En attendant d’embarquer, quand tous les contrôles de sécurité ont été passés, les voyageurs flânent dans des boutiques de duty-free clinquantes et savamment agencées. Ces boutiques vendent toutes sortes de choses à prix souvent élevés malgré les détaxes, de la breloque-souvenir aux produits les plus luxueux. Dufry est l’un des leaders mondiaux de ce marché. Le groupe exploite plus de 2 200 boutiques dans les aéroports (91% des revenus), et en plus faible proportion dans les paquebots de croisière et dans les ports maritimes (3%), aux frontières et dans les commerces d'hôtels (3%) et enfin dans les gares ferroviaires (3%). 

Répartition des ventes en magasins par catégorie de produit

Ces lieux ont subi une baisse de fréquentation record durant la pandémie de Covid. Il faut dire que le secteur des services aux voyageurs se relève péniblement d’une période très morose. La pandémie a mis à mal les déplacements de voyageurs et les aéroports ont souffert d’une faiblesse d’activité historique. Une telle situation pousse à des rapprochements entre acteurs. Une consolidation essentielle pour grossir, dégager des synergies et sortir du Covid plus fort. D'où la décision d’un rapprochement avec l’entreprise italienne de restauration sur autoroute et dans les aéroports, Autogrill.
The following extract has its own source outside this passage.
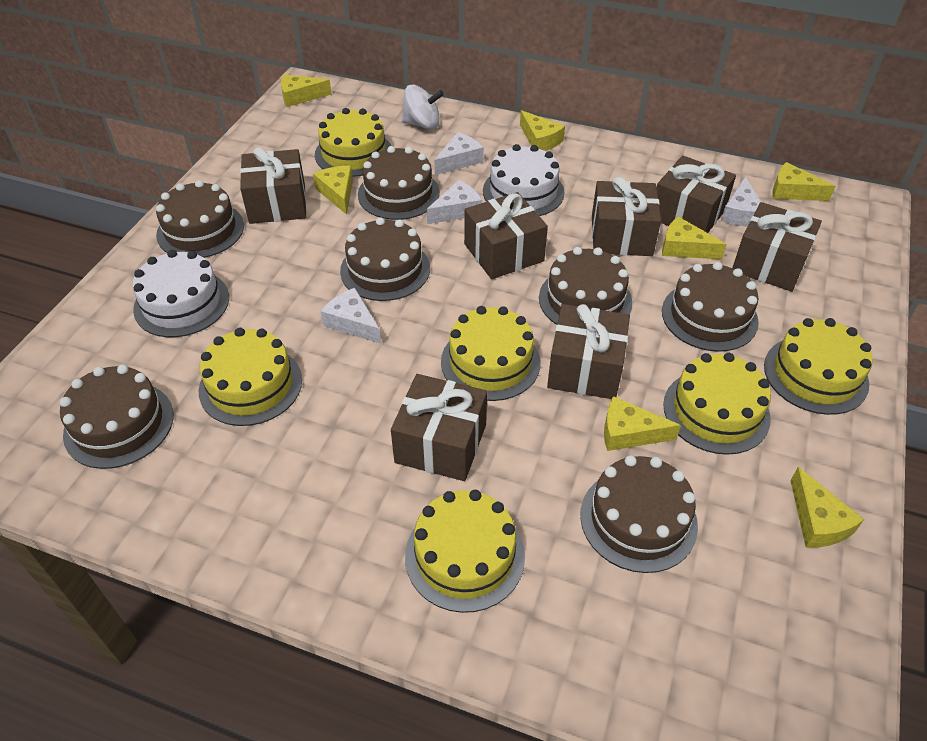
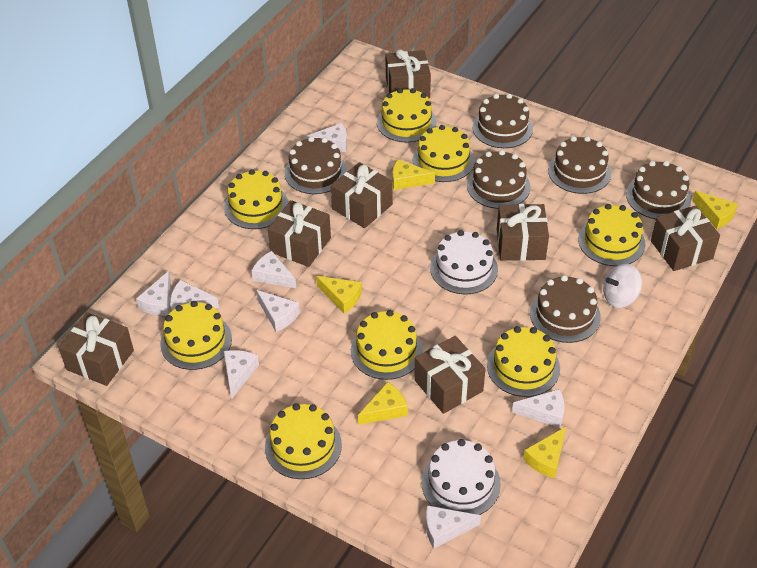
brown cake: [60,365,173,469] [156,180,244,258] [340,217,430,301] [358,146,440,220] [539,247,632,325] [580,455,698,573] [662,262,759,352] = 7 -> [285,137,347,194] [467,150,531,209] [472,94,533,148] [530,275,601,343] [548,136,611,194] [626,161,691,219] = 6
white cheese: [320,288,381,343] [427,180,482,224] [435,132,484,175] [721,177,761,227] = 4 -> [136,271,171,316] [170,280,219,310] [224,350,259,399] [251,251,297,289] [256,290,300,332] [306,123,347,152] [426,505,481,549] [512,389,565,428] = 8
yellow cake: [199,328,302,426] [315,108,391,177] [405,490,525,613] [441,306,540,401] [663,353,771,455] [764,318,873,415] = 6 -> [160,301,232,370] [224,169,288,229] [265,403,342,479] [351,310,423,380] [377,88,437,142] [413,125,475,182] [487,326,560,397] [578,204,645,266] = 8
yellow cheese: [281,74,331,107] [313,166,353,215] [520,110,565,151] [604,396,681,451] [662,217,727,259] [772,162,835,201] [790,467,864,548] = 7 -> [316,276,362,314] [358,382,408,425] [393,159,435,190] [523,427,566,478] [692,191,738,229] = 5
Un nouvel ensemble colossal qui devrait peser 13,7 Mds€ de chiffre d’affaires et employer plus de 60 000 salariés. Un ensemble qui offre aussi l’avantage d’élargir un peu plus le tissu géographique déjà très important des deux entreprises, comme en France ou Dufry n’est présent qu'à Calais et à l’aéroport de Toulouse, mais où Autogrill est installé sur plusieurs autoroutes et dans des lieux de forte fréquentation comme au Louvre. 

Répartition des ventes de Dufry par zone géographique 

Pour l’heure, Dufry a publié son dernier exercice en solo. Les résultats sont en forte hausse par rapport à 2021 - base de comparaison très favorable - mais les revenus restent de 28,7% inférieurs à ceux de 2019. Pour autant, la société renoue avec les bénéfices, à 58 M€, contre une perte de 236 M€ en 2021. L’intégration d’Autogrill devrait cependant accélérer la croissance avec des prévisions de +7% à +10% pour les exercices 2023 et 2024 puis +5% à +7% pour les exercices suivants allant jusqu’en 2027.

Dire que la seule raison de ce rapprochement est la pandémie serait une erreur. L’entreprise affiche un bilan peu brillant. La dette s’élève à 6,7 MdsCHF et représente 4,2 fois l’EBITDA. Bien que l’acquisition d'Autogrill ne crée pas de dette supplémentaire - car c’est la famille Benetton, déjà actionnaire de 50,3% d’Autogrill, qui prend une participation de 20% à 25% dans le nouvel ensemble - les charges d'intérêts pèsent sur l’entreprise. 

Les free cash flow (3,46 MdsCHF sur le cycle allant de 2012 à 2021), c’est à dire les profits réellement disponibles, différent du résultat net, qui ne représente qu’un profit comptable, ont été utilisés pour financer les investissements (2,08 MdsCHF de Capex sur le cycle) et les charges d'intérêts. Les besoins additionnels ont abouti à la nécessité de financer des lignes d’equity. Le nombre d’actions est passé de 29,6 millions à 121,5 millions. Une dilution colossale ! A noter aussi que la société s’est entêtée à distribuer à un dividende à partir de 2017, mais elle n’a - logiquement - pas pu suivre le rythme, à moins de creuser dans le réservoir de la dette pour rémunérer ses actionnaires, chose qu’elle n’a fort heureusement pas fait longtemps. Le dividende a été coupé en 2019. 

Au cours actuel, la société se valorise 4,2 fois son actif net, un niveau record. De plus, la capitalisation est supérieure à avant la pandémie, tandis que les revenus sont deux fois inférieurs. La visibilité est pour l’instant faible et les synergies annoncées par Dufry sont en dessous des attentes émises par les analystes. Signalons que le bilan d’Autogrill n’est pas non plus flamboyant et le nouveau groupe va hériter d’une addition de deux sociétés fortement endettées. 

Vous l’aurez compris, Dufry dispose d'une position stratégique sur les boutiques de duty-free et offre un bon levier sur la reprise mondiale du tourisme international, avec notamment la réouverture de la Chine. Mais les deux acteurs de la fusion auront du pain sur la planche. Bien que le moment choisi soit intéressant pour se rapprocher, la dette est élevée et on peut légitimement se questionner sur les synergies à venir. Néanmoins, il sera intéressant de suivre le nouvel ensemble lors de ses prochaines publications. Pour le moment, nous attendons les premiers signaux positifs du rapprochement.